Guess what was waiting for me when we arrived home from Europe? No, it was not a ticket to go back...boo. It was my PCR blood collection kit, meaning I had better get my bum down to town to have my chest x-rayed, and my blood drawn; I am holding out high hopes that all of the holy water which I doused myself in, while in Europe, either cured me, or held my leukemia at bay.
Over the past four months, I have been off of Sprycel for two, two weeks stretches, with a lowering regiment of 140 mg of Sprycel, two days on, one day off vs 140 mg of Sprycel five days a week; these results will be interesting, and prayerfully good. I will have to wait approximately two weeks for the results,
The chest x-ray, on the other hand, I will be able to get a glimpse of, right after they take it, and will have "real" results, within a day. I pretty much know what they will be!
A quick look at my chest x-ray tells me that I will be needing another thoracentesis; no surprise, but as usual, not really looking forward to the procedure.
I have no doubt become quite adept at functioning with a moderate pleural effusion. I pretty much knew it accompanied me throughout Europe, yet it did not slow me down; much. Neuropathic pain in my feet and legs, along with fatigue did, but I believe that I have become accustomed to breathing without the full capacity of my left lung.
I find it interesting that thus far, only my left lung is affected; for this I am truly grateful! I know many wonder why I do not jump the Sprycel ship, but it is really difficult for me to abandon something that is controlling my CML so well, with only one "major " side effect.

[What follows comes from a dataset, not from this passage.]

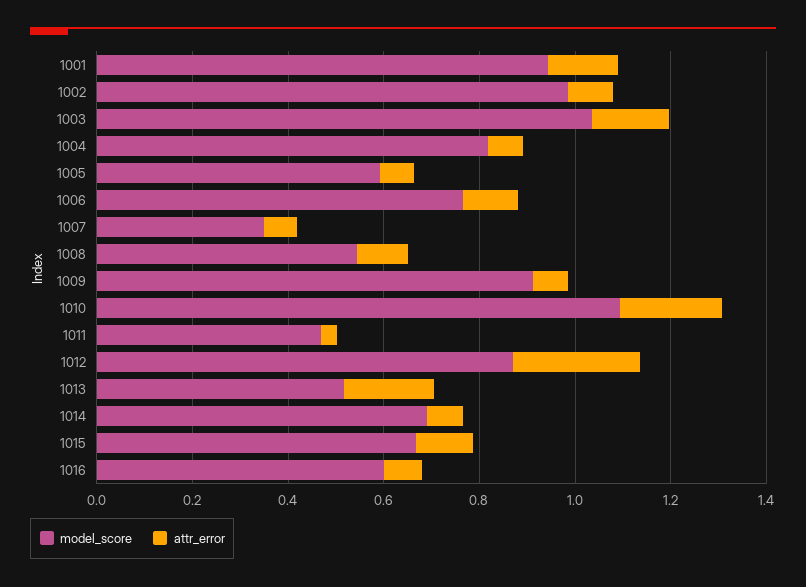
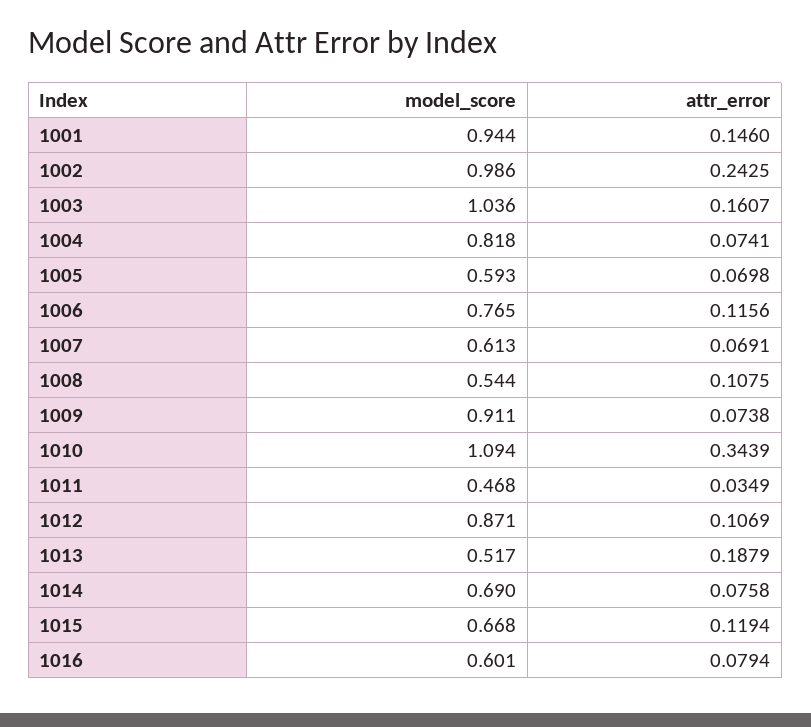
attr_error, 1002: 0.1 -> 0.2425
model_score, 1007: 0.35 -> 0.613
attr_error, 1010: 0.2 -> 0.3439
attr_error, 1012: 0.25 -> 0.1069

The detriment to being in CML support groups is that you see all of the negative side effects of other CML patients, on other drugs, and when I compare what I go through on Sprycel, to what they live with, on other TKI's, I consider myself fortunate.
I know that at some point, I will hit the wall, and be willing to try something else; but I am not there, yet. The current, next drug of choice, seems to be Bosulif. Of course, hearing and reading all of the side effects that people suffer, does not have me eagerly anticipating this change. It took me a good four years, to adjust completely to Sprycel, and to feel good enough to take our trip to Europe; and I want to go back!
I do not want to spend another three, four or five year period adjusting to a new drug.
I work closely with a pulmonologist, who has on more than one occasion, has said, "As long as you are comfortable, and able to live life in an acceptable manner, why change what is working and controlling your CML?" I suppose that I agree with his thought process.
It seems that I always reassess my options after a thoracentesis, so I guess that we shall see.
For now, I am anxiously awaiting the results of my PCR blood draw, and scheduling a thoracentesis.